Start of DATASET RECORDS
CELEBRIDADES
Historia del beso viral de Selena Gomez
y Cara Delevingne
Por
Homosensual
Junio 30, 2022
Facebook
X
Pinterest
End of DATASET RECORDS
Retype all of the data word for word.

CELEBRIDADES
Historia del beso viral de Selena Gomez
y Cara Delevingne
Por
Homosensual
Junio 30, 2022
Facebook
X
Pinterest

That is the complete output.